# PROBLEM A:
In the former city attorney's account, which appeals court upheld the dismissal of both cases against the City?

Former city attorney

I was determined to identify and root out the corruption at the City. Through this process, I learned more about that corruption, the identities of several of the key players, the identities of co-conspirators who helped to perpetrate and to conceal that corruption, and that there is no place, at present, the citizens of North Dakota can turn to halt this corruption.

In particular, no state agency in North Dakota has the power and authority to investigate complaints of public corruption, to audit government operations, and to identify and hold wrongdoers accountable.

Although the Department of Justice and the FBI both claim that public corruption (including judicial corruption) is a top enforcement priority, I learned that the Department of Justice won’t take on any alleged corruption unless the FBI brings it to them on a silver platter. The FBI, however, is ill-equipped to piece together the details and legal nuances of layered and well-concealed corruption which requires the skills of trained auditors, lawyers and investigators. So, it was no surprise that the FBI was bedeviled by my complaints of public corruption and, due only to my persistence, initiated a beleaguered and brief investigation of that corruption that went nowhere.

That left the court system. Alas, the state-court system in North Dakota appears to be firmly in the pockets of the politicians. In fact, I can’t think of one state-court case that ever, and I mean ever, went against a City, a State agency, the Governor or another elected official. Of course, I haven’t looked at every single state-court case in North Dakota, but I have looked at enough to see the writing on the wall.

Sadly, the federal-court system is no better. I learned that from my research and four years of fighting the City in that system with the goal of getting my job back so that I could expose the corruption at the City, put an end to it and hold the wrongdoers accountable.

I filed two cases against the City and litigated them from inception through appeal. Both were dismissed by the district court without a trial, and the Eighth Circuit upheld those decisions on appeal.

One case was for retaliatory discharge in violation of Title VII and the First Amendment (the “Employment Case”). The other case was for unlawful access, use and disclosure of my personal credit report in violation of the Fair Credit Reporting Act (the “FCRA Case”).

# PROBLEM B:
From the first listing, quote the lines that begin at the line containing "### 3. Admin" and stop after the line containing "3. **Static content management**", with both of those lines included.

# DATA PROVIDED:
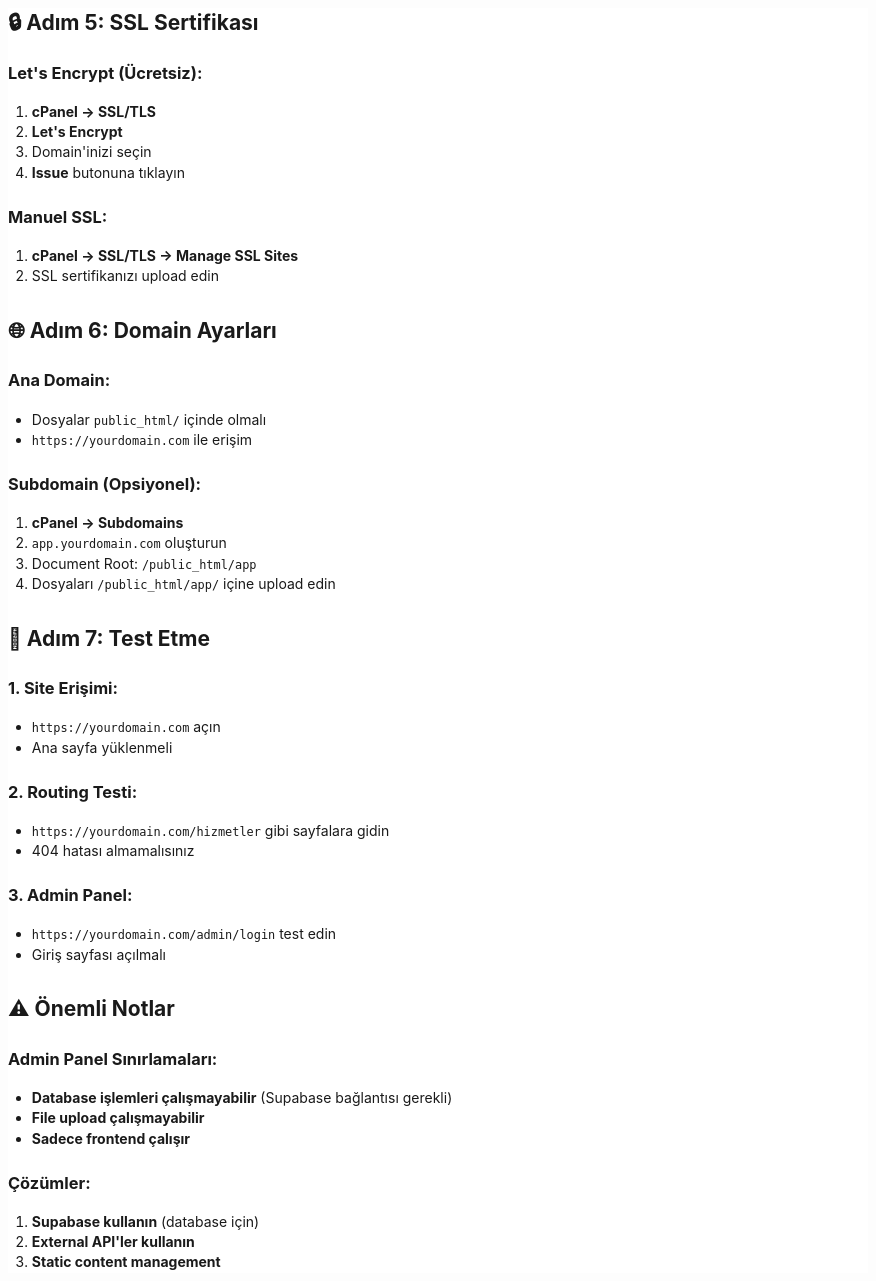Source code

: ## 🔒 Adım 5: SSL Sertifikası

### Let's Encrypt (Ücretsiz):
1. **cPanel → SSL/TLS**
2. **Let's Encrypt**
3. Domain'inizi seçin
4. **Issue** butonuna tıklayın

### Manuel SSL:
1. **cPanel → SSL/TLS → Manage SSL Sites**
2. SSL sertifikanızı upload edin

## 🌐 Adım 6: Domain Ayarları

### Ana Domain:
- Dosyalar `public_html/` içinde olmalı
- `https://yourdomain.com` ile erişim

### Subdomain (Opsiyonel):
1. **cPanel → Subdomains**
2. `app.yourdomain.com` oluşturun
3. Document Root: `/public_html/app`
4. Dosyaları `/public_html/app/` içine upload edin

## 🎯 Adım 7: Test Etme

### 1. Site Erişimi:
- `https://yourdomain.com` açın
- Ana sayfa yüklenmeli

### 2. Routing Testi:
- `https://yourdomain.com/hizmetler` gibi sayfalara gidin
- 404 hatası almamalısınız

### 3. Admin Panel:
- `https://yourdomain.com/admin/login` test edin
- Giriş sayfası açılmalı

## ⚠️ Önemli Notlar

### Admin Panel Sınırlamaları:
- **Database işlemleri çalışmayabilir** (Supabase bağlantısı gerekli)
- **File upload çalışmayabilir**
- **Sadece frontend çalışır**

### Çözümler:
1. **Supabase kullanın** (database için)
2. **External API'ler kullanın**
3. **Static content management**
==
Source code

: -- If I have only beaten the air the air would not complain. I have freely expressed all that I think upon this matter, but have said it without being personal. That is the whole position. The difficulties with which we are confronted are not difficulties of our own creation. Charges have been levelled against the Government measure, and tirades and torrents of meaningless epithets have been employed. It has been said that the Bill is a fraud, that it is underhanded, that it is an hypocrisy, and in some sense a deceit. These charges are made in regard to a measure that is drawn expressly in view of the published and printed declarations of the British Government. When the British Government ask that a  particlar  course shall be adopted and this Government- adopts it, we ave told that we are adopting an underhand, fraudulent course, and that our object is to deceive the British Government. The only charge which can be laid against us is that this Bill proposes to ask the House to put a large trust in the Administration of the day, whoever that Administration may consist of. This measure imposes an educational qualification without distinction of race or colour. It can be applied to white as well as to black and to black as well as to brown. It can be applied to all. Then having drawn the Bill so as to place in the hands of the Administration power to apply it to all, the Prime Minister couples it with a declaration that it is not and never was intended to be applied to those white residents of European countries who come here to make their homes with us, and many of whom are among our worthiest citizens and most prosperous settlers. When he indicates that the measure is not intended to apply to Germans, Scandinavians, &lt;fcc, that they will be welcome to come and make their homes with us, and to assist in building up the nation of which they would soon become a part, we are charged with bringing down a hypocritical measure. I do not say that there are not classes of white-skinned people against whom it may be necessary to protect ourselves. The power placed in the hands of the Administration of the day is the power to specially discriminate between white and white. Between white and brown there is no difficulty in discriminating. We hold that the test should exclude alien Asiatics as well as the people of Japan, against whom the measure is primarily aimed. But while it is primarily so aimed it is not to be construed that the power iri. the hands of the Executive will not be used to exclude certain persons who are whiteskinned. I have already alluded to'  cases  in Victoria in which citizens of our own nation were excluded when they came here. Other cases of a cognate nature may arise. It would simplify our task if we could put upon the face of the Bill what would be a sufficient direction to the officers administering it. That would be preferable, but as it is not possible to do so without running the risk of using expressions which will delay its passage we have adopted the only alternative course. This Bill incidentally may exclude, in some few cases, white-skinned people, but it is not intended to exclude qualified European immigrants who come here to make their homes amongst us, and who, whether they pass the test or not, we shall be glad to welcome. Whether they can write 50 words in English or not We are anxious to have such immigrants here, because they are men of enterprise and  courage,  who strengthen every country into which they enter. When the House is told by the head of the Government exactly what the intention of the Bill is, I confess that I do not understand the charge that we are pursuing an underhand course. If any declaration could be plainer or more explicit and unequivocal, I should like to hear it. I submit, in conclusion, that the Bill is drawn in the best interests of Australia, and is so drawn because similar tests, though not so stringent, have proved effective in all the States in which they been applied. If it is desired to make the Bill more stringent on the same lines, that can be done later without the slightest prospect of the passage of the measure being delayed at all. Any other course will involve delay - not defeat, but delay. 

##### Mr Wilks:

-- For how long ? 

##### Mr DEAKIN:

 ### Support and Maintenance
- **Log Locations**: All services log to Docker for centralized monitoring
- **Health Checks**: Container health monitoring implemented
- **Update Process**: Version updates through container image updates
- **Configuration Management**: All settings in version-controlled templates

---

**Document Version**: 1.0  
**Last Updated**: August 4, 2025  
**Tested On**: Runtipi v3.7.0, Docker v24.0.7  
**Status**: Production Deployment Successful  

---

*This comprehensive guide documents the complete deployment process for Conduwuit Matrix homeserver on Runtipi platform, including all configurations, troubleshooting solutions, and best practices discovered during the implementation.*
* * *
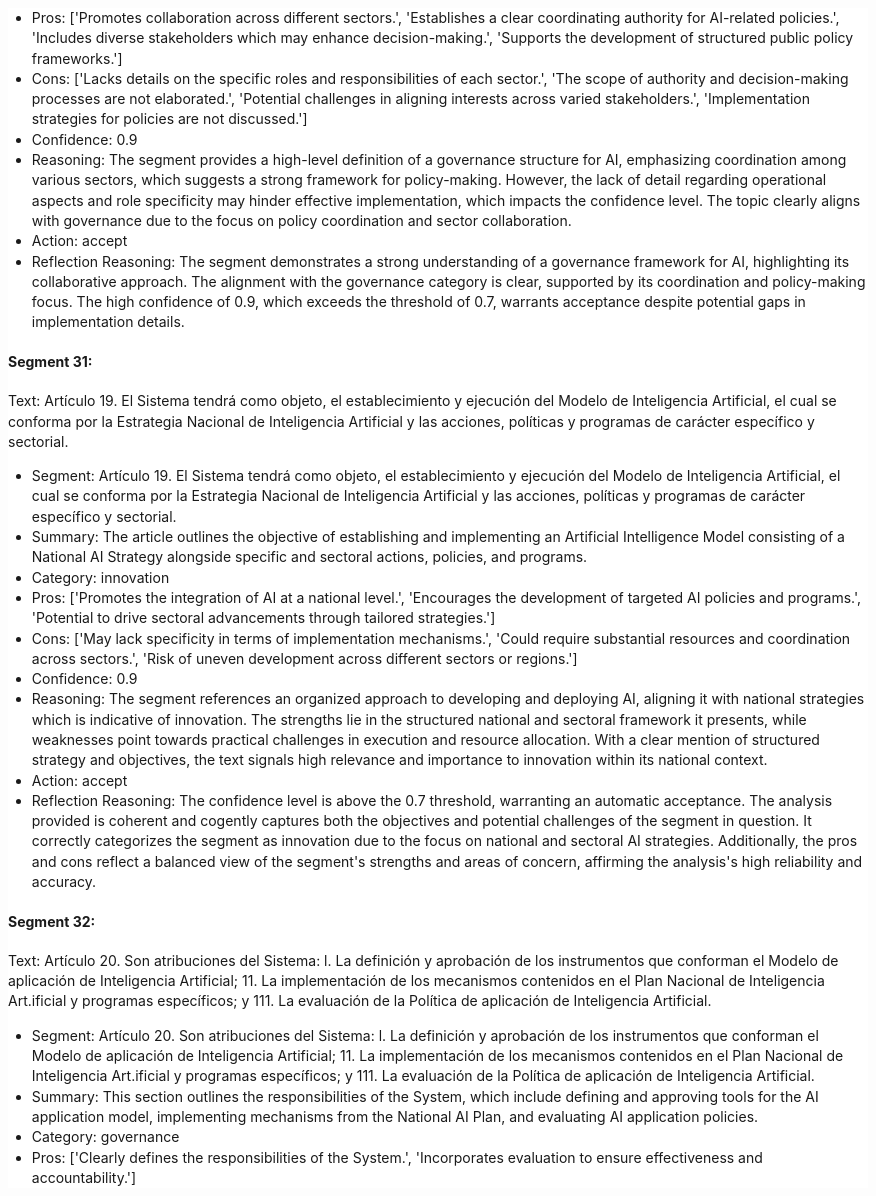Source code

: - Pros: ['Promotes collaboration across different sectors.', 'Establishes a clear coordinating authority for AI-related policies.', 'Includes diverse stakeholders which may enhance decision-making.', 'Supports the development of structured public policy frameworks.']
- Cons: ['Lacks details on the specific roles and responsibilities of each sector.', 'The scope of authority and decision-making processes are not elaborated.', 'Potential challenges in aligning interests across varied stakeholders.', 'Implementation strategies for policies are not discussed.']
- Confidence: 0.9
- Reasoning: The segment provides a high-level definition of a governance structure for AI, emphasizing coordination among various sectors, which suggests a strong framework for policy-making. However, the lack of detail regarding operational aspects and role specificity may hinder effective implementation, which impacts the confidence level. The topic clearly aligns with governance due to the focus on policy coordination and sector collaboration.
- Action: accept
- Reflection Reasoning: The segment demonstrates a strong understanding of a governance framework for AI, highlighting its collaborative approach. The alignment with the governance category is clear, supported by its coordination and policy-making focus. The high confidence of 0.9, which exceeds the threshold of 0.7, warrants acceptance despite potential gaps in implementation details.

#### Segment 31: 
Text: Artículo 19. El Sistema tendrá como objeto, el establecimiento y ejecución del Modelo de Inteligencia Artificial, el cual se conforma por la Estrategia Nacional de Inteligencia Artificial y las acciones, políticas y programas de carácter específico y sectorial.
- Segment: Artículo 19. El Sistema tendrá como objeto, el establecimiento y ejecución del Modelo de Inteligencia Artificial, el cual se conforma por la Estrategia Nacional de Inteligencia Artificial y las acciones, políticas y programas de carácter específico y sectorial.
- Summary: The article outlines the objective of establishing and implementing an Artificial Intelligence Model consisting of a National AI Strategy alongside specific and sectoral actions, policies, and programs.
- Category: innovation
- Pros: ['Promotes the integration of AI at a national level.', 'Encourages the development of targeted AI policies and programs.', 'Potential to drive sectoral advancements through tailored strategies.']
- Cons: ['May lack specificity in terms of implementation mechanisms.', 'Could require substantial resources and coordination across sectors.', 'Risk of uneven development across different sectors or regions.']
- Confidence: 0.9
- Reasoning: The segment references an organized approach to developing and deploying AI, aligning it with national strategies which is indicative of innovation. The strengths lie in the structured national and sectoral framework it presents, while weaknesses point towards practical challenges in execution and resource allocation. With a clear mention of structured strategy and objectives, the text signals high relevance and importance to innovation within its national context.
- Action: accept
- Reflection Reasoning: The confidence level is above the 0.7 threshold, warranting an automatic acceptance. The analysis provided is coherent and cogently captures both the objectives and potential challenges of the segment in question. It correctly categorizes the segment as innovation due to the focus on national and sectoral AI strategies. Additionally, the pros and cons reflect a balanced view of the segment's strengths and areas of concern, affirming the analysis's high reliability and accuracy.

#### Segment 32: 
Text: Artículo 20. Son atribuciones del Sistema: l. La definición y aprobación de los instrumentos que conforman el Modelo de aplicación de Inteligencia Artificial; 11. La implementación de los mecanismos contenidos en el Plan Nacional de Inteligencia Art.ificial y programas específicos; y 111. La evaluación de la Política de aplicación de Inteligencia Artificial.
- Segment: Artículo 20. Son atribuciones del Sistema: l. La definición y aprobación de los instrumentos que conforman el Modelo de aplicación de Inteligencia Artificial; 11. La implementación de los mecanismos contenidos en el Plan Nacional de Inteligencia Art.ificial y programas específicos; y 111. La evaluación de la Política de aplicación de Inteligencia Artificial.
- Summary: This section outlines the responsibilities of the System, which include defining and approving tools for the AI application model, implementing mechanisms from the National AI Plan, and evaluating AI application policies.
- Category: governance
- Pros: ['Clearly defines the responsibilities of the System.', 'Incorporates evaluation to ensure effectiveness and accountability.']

# TASK RESULT A:
The Eighth Circuit.

# TASK RESULT B:
### 3. Admin Panel:
- `https://yourdomain.com/admin/login` test edin
- Giriş sayfası açılmalı

## ⚠️ Önemli Notlar

### Admin Panel Sınırlamaları:
- **Database işlemleri çalışmayabilir** (Supabase bağlantısı gerekli)
- **File upload çalışmayabilir**
- **Sadece frontend çalışır**

### Çözümler:
1. **Supabase kullanın** (database için)
2. **External API'ler kullanın**
3. **Static content management**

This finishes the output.